Kosmos: Dunkle Energie statt leere Blase

Neu berechnete Hubble-Konstante stärkt Dunkle Energie als Triebkraft der Ausdehnung

Cepheiden in der Spiralgalaxie NGC 5584 © NASA, ESA, and L. Frattare (STScI)

Mit Hilfe des Weltraumteleskops Hubble ist Astronomen die bisher genaueste Berechnung der so genannten Hubble Konstante, der Ausdehnungsrate des Universums, gelungen. Der mit einer Unsicherheit von nur noch 3,3 Prozent als 73,8 Kilometer pro Sekunde und Megaparsec ermittelte Wert schränkt die Theorien zu Auslösern dieser Expansion weiter ein und macht die so genannte Blasentheorie äußerst unwahrscheinlich. Die Existenz der Dunklen Energie als treibender Kraft der Ausdehnung wird dagegen wahrscheinlicher.

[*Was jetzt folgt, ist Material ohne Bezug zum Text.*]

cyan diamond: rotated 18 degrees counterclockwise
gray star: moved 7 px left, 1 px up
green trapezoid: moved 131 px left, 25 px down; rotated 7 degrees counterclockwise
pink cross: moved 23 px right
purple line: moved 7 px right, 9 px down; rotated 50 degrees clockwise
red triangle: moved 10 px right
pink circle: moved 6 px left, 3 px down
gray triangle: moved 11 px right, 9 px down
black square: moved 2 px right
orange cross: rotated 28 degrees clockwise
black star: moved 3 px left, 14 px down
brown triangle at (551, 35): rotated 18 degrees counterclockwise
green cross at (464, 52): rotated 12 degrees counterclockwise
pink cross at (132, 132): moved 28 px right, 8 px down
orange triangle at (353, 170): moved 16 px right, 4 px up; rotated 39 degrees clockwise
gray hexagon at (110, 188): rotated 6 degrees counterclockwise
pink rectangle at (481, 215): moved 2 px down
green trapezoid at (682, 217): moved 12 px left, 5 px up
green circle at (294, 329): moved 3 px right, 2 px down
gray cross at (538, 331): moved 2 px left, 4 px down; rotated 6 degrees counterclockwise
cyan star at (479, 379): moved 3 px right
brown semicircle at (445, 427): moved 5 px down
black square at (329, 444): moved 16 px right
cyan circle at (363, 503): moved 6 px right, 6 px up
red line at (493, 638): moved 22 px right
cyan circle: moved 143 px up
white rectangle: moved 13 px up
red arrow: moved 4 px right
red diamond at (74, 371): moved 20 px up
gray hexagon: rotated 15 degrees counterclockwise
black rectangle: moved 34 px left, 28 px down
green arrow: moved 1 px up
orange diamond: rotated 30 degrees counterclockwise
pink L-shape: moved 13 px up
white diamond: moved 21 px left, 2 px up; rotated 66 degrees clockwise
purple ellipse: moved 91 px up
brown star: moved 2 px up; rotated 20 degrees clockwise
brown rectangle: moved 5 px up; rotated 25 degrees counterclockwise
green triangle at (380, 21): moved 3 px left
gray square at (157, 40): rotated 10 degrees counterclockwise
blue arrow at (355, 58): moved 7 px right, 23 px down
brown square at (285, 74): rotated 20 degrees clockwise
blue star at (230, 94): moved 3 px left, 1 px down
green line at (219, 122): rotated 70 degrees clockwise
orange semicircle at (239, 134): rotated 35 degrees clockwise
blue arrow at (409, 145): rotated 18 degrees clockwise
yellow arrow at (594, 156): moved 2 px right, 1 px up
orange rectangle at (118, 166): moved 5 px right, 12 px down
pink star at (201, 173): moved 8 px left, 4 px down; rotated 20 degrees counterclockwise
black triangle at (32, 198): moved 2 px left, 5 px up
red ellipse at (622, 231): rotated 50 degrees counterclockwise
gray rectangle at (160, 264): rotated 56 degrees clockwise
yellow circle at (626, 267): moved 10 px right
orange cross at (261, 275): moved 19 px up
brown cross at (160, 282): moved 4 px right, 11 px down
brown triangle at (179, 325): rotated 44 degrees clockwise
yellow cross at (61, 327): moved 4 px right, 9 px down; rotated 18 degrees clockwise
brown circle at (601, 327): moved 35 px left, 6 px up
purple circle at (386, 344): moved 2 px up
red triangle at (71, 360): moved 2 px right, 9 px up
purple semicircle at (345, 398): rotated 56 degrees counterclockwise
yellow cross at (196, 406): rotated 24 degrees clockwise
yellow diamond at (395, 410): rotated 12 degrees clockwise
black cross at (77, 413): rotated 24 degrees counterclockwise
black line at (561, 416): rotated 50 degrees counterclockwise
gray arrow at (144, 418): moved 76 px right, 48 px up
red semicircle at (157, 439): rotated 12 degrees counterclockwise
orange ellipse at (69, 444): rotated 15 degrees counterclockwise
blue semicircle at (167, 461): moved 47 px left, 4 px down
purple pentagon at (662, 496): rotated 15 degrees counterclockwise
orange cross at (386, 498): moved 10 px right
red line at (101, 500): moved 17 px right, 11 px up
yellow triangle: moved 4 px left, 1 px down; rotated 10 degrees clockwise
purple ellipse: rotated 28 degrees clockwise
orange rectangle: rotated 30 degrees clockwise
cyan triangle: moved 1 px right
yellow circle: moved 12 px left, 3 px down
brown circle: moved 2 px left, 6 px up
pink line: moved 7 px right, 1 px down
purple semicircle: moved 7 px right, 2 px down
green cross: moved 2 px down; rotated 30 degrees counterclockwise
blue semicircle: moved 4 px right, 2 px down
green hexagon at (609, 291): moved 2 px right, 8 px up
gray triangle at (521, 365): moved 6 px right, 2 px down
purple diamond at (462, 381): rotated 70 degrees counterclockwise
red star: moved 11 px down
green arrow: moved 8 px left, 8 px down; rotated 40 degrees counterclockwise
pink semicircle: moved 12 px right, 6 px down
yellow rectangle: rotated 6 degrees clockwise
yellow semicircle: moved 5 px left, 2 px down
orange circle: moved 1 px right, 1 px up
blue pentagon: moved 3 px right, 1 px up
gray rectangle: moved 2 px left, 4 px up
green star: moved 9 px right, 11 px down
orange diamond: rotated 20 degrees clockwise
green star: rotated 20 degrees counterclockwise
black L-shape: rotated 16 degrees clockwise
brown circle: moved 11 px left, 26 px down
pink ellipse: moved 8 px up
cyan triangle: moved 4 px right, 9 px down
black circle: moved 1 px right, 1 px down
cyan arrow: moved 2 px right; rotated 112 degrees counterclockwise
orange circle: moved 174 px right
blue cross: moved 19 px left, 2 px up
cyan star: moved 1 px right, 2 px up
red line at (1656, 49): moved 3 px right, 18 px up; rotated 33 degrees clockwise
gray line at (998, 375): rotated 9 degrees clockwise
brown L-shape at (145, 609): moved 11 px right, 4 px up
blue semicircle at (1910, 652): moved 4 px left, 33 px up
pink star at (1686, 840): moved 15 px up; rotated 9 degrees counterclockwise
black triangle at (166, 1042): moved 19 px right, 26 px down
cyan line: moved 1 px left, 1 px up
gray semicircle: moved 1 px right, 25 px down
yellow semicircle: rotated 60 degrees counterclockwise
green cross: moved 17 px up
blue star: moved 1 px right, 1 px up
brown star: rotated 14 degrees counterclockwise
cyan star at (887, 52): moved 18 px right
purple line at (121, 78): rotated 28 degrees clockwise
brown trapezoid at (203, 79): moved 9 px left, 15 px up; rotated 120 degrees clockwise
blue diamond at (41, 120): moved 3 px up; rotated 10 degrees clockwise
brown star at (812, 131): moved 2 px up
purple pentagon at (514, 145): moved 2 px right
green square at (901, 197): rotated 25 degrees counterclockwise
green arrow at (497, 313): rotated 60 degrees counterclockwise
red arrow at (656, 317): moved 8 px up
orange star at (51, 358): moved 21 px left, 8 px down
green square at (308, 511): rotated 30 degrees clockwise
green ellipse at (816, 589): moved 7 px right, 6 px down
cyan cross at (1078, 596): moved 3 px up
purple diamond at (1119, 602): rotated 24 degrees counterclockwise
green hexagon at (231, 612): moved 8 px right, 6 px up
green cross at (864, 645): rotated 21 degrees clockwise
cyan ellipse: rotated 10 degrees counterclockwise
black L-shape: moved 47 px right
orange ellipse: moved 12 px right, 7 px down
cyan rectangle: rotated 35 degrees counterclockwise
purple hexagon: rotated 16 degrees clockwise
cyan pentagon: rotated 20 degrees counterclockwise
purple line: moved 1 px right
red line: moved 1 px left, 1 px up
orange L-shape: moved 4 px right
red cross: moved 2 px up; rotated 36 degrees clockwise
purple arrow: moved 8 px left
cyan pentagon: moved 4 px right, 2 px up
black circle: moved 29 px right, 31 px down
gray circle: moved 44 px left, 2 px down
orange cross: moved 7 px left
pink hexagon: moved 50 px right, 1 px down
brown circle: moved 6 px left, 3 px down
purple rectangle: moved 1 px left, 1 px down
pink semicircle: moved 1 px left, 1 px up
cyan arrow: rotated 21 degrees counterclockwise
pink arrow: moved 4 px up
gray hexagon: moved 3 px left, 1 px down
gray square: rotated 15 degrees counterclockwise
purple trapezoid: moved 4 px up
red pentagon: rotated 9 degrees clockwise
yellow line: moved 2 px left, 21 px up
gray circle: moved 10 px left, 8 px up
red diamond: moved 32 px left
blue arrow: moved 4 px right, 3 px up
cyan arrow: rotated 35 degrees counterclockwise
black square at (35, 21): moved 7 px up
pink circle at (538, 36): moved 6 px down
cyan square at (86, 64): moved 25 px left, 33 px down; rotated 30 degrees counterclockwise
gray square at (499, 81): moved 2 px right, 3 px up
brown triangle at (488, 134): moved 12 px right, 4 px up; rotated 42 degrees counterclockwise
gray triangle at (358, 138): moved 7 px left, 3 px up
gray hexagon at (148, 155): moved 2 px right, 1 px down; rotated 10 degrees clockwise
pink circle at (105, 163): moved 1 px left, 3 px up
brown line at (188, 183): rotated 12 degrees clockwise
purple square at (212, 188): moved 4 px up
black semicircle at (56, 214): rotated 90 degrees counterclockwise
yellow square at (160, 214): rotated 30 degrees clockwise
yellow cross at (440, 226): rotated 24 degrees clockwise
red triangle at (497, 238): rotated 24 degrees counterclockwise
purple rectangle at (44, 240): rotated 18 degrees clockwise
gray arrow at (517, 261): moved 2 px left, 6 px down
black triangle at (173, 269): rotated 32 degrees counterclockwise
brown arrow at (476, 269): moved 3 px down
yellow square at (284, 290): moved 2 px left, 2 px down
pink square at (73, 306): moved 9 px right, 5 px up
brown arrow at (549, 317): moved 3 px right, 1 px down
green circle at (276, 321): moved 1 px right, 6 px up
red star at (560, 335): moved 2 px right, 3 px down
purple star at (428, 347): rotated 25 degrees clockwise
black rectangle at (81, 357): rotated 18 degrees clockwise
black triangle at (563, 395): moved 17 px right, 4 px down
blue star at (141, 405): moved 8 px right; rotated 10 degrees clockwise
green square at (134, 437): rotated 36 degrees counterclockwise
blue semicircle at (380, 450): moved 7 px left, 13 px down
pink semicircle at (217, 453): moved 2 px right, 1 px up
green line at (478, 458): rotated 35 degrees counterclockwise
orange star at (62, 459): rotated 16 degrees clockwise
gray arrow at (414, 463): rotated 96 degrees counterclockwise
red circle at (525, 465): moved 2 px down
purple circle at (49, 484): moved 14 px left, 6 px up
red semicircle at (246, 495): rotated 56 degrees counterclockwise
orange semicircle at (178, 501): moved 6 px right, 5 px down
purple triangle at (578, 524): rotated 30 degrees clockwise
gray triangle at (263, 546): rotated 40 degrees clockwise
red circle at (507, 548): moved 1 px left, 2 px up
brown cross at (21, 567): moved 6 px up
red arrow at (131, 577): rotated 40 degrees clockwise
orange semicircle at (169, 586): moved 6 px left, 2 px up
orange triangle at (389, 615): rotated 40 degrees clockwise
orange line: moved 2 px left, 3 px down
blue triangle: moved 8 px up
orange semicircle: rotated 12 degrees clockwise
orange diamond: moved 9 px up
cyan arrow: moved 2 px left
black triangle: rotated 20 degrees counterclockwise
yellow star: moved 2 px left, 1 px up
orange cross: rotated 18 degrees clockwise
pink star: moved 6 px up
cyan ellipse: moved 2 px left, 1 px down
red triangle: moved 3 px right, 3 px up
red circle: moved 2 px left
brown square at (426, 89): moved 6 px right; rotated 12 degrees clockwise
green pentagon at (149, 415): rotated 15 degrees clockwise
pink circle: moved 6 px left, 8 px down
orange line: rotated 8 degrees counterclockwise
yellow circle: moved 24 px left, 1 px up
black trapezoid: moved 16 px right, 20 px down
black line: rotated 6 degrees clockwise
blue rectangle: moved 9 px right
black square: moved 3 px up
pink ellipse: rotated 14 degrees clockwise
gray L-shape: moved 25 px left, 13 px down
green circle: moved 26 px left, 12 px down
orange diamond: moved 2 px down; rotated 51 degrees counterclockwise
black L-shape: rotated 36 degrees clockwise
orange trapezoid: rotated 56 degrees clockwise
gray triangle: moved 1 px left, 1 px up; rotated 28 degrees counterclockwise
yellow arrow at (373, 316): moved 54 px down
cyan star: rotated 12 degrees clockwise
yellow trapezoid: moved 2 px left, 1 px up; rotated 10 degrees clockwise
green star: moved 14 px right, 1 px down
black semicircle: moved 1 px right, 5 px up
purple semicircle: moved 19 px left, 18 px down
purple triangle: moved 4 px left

Das Universum dehnt sich aus – und dies immer schneller. Warum das so ist, darüber streiten sich die Wissenschaftler seit fast hundert Jahren. Albert Einstein postulierte eine „kosmologische Konstante“, die der Schwerkraft entgegen wirkt und für die gegenseitige Abstoßung von Galaxien und anderen Materieansammlungen sorgt. Welcher Art diese Konstante sein könnte, wusste er nicht. Erst 1998 prägte der amerikanische Astrophysiker Michael Turner dafür den Begriff der „Dunklen Energie“, einer Art Vakuumenergie noch unbekannter Beschaffenheit.

Dunkle Energie oder leere Blase?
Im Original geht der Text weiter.